Though he was sold back into slavery four times, Noble (who died a free man) is also well-regarded as an important leader in the early movement for racial equality. He is an important music figure who gave regular performances playing his drum at public events, where crowds were drawn to see the man known as Gen. Andrew Jackson’s drummer.
"In my opinion, the drum is one of the most important historical artifacts that we have here in New Orleans," said Shelene Roumillat, an historian who researched Noble for her Ph.D. in history at Tulane University. "His military career continued after the Battle of New Orleans and the fact that he returned to the city in the 1850s is important because at that time there was a resurgence of the free men of color who were veterans of the battle."
She pointed out that those veterans began to be included in Battle of New Orleans anniversary parades in the city at that time and Noble became the most celebrated veteran of the free color veterans in the 1850s. "It was a very strategic move on the part of people in power in New Orleans to combat criticism of slavery and the way blacks are treated in the South," she said. "He becomes and remains the most celebrated veteran of the free color veterans.

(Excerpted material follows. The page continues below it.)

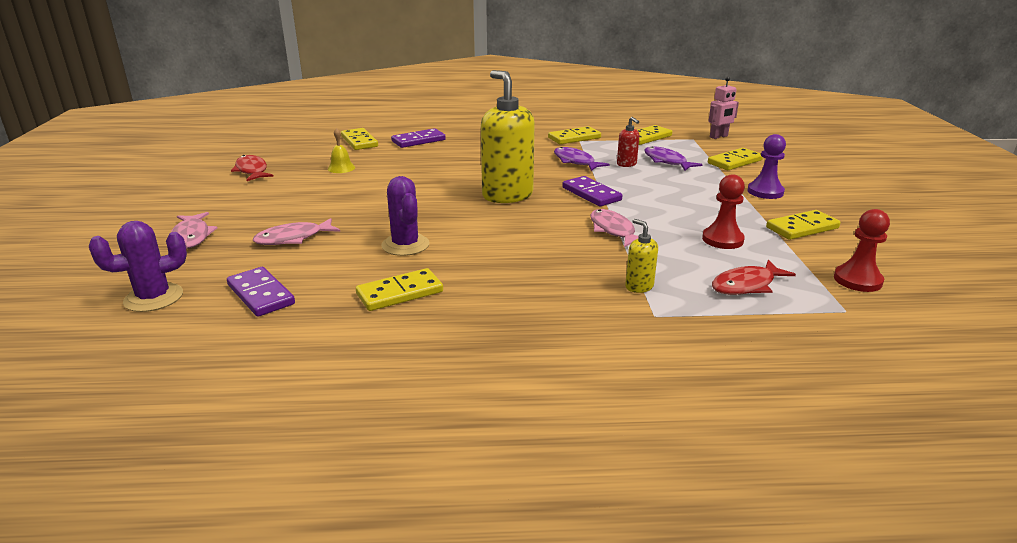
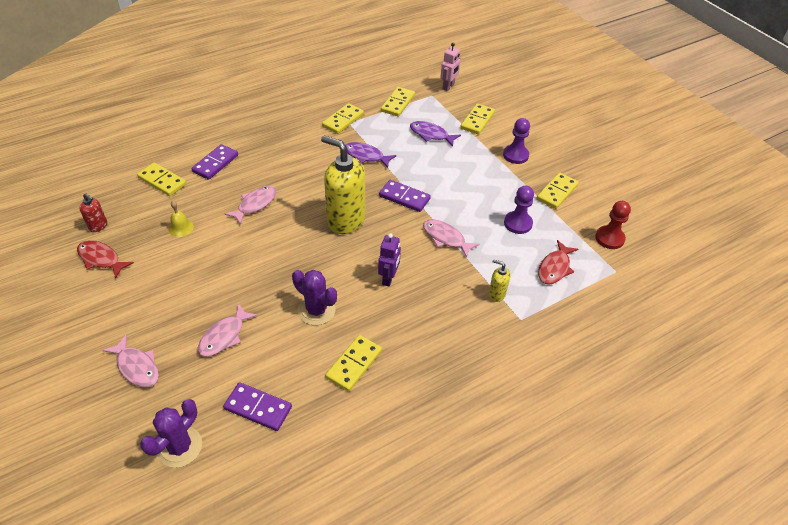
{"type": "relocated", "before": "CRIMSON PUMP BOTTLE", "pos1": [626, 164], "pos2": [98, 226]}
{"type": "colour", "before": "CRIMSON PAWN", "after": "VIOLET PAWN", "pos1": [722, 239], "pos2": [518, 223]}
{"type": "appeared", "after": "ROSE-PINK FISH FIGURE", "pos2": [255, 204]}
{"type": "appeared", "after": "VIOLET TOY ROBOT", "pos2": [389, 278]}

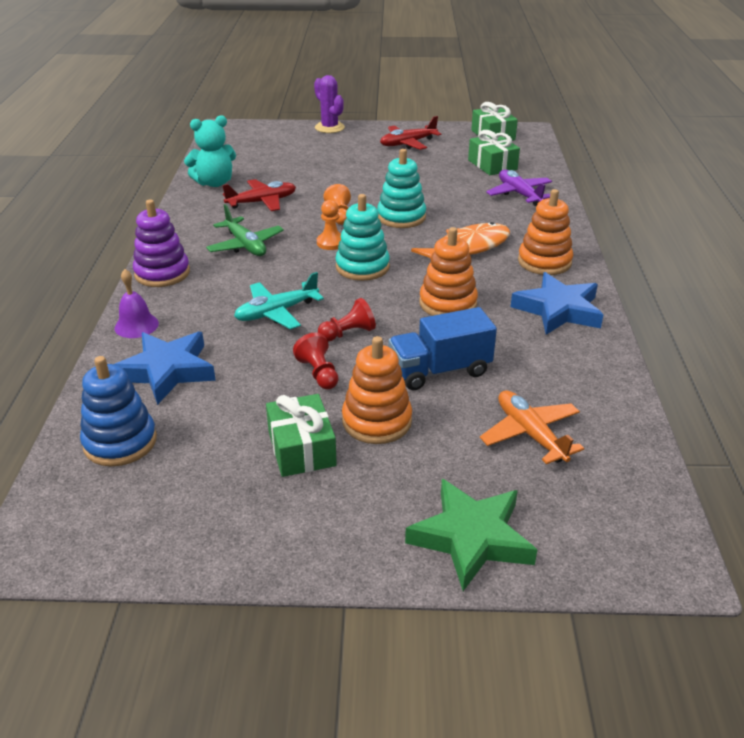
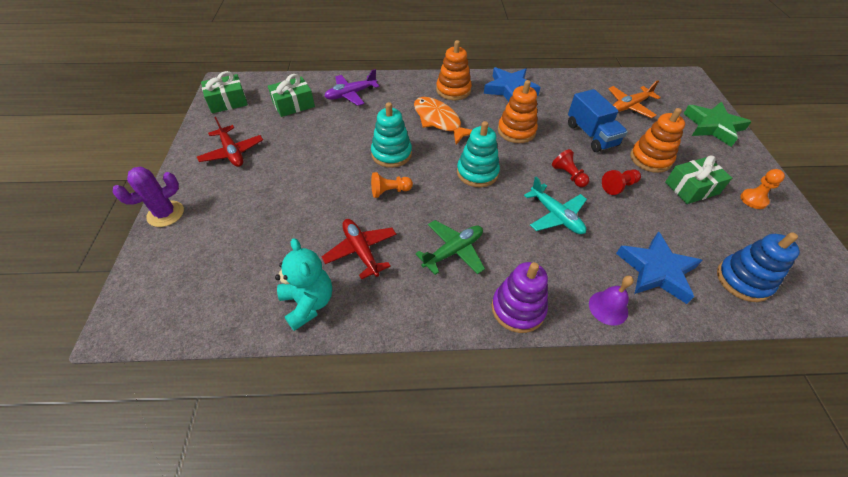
{"type": "relocated", "before": "BRIGHT ORANGE PAWN", "pos1": [331, 243], "pos2": [753, 200]}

That's because of his music and I think the sentimentality of memories attached to the Battle of New Orleans, which is one of the proudest moments in the city's history."
Noble played at events all across the city, she said, becoming the first black man to lead parades through the streets without any official sanction or invitation to do so. "He takes it upon himself with a fife player to go around the city and play, including on New Year's, where they played a salute to the military, the city and the government. The fact that he's black and is doing this is important. Nowhere else in the country is that happening."
The drum which is on the auction block was believed to have been displayed at the 1904 World’s Fair in St. Louis and at the Louisiana State Museum since 1909. Neal Auction Company, which acquired the drum more than a year ago, estimates the drum’s value between $200,000 and $250,000. Fagan, who called the drum truly a one-of-a-kind piece, said there is a chance that a museum or institution will snap it up next Friday when it goes up for sale.
“Obviously we can’t determine who buys it but we certainly inform institutions about the opportunity and if it ends up in their hands, we’re more than happy. We do hope that happens,” he said.
“The flag also was the property of Jordan Noble and the museum had it displayed as being given by the ladies of New Orleans to Andrew Jackson to commemorate his victory,” said Fagan. “At some point, the history is not very clear but it was given to Noble by Jackson.” The flag, which Cusachs acquired from Noble’s wife, is valued between $200,000 and $250,000.
The Noble items are just two of the 200 intriguing items up for bid Dec. 2 as part of the Cusachs collection. Other pieces include weapons, swords, rare maps of Louisiana and New Orleans, paintings and manuscripts signed by historical figures such as Napoleon Bonaparte, President James Madison and Gov. William C.C. Claiborne. The pieces are described as being instrumental in early exhibits displayed at the Louisiana State Museum at the turn of the 20th century. The collection was on loan to the state museum for many years but returned to private hands and is now being sold at auction.
Historian Shelene Roumillat will give a lecture before the auction Dec. 2 on Jordan Noble and the Battle of New Orleans. The lecture at 11 a.m. will proceed the auction at Neal Auction Company, 4038 Magazine St.